Announcing tighter mask mandates, last week, the governor said he hopes people will follow the rules on gatherings and wearing masks.
“If they don’t, the rules need to be enforced and we’re working with state and local governments to do just that. We don’t want to go backward, but we will if it’s necessary,” Cooper said. “The next seven to 14 days will tell us whether we are stemming the tide or whether we need to ratchet it up even more.”
Public health officials say 20 counties in North Carolina are listed as red zones, seeing “critical spread” of the virus.
Many of those counties are largely rural, including Alexander, Bertie, Columbus, Robeson and Yadkin. But Gaston and Guilford counties, with more suburban and urban areas, are also on that list.
Counties are listed as critical based on a combination of case numbers, testing rates, and hospital impacts.
Cooper called on local governments and counties to increase enforcement. Greensboro Mayor Nancy Vaughan joined Cooper at his news conference last week to explain how her city, which is in a critical spread county, was increasing enforcement.
Businesses in Greensboro city limits will be given a warning for the first violation but then they can be fined $100 for every person over their capacity limit. They can also be shut down for 24 hours after the second violation.
If they are cited for breaking coronavirus rules a third time, they can be shut down for 48 hours, and 72 hours for a fourth violation.
“This enhanced State of Emergency does not include additional regulations,” the Greensboro mayor said in a statement. “This is an effort to reinforce existing regulations, allowing the city manager to deploy employees as needed.”
Asheville and Buncombe Counties, which do not have the same level of community spread seen in Guilford County, enacted similar rules as Greensboro.
“These measures may seem too strict to some and too loose to others,” Asheville Mayor Esther Manheimer said in a recent news conference.
They follow similar guidelines with fines and forced business closures for businesses that repeatedly go over capacity limits or allow staff or customers to violate mask mandates.
“Throughout the COVID-19 pandemic, the people of Buncombe County have done a good job,” Buncombe County Commission Chair Brownie Newman said during the joint news conference. “In spite of these good efforts, COVID-19 numbers are rising in Buncombe County.”
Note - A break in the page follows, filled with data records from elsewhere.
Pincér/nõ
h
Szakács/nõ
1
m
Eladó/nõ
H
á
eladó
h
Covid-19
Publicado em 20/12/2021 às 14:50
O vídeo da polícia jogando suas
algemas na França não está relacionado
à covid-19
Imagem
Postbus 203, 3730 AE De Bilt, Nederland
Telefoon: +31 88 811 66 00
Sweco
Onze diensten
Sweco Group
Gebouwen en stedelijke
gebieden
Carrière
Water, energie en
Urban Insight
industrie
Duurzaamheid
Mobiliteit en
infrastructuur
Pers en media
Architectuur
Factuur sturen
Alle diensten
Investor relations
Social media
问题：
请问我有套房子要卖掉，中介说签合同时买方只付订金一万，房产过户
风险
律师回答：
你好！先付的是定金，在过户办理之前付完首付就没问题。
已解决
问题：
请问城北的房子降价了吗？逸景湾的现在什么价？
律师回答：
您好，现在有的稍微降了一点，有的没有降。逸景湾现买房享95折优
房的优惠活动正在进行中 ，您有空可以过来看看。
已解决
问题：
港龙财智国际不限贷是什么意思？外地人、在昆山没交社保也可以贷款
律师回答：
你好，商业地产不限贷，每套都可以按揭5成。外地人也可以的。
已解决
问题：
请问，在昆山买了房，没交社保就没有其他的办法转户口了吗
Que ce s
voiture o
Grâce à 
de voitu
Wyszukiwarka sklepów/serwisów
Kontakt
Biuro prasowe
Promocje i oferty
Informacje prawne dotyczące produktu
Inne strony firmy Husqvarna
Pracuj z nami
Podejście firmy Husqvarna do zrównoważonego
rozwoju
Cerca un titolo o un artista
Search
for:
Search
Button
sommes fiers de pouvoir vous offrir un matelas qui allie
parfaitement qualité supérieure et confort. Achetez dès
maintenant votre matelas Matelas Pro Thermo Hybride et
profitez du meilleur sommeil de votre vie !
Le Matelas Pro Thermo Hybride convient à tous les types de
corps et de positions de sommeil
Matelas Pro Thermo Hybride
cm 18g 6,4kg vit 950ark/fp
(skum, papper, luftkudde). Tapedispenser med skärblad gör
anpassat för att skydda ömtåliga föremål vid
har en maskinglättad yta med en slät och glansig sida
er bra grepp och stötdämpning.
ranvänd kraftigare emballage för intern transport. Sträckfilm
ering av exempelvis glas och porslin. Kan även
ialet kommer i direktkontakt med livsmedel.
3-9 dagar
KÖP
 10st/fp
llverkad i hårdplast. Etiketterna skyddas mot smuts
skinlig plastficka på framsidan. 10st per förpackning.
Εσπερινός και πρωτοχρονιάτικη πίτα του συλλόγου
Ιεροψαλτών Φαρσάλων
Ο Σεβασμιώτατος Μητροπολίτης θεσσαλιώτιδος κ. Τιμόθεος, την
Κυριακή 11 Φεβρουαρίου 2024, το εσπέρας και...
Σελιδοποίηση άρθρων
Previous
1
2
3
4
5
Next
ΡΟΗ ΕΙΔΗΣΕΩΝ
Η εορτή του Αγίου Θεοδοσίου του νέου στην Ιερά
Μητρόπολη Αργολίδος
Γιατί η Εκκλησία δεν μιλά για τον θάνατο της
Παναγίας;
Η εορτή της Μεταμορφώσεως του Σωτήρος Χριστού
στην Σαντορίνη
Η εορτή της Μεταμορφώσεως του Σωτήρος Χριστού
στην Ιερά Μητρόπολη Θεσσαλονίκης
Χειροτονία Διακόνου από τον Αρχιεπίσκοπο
In the state Department of Health and Human Services’ tiered system, Buncombe County is listed as yellow under the color-coded system, with lower rates of people testing positive and low impact on hospitals.
"It's not fair to all of the residents and businesses in our community that have worked hard to keep their employees and customers safe to have other businesses ignore health and safety requirements," Newman said.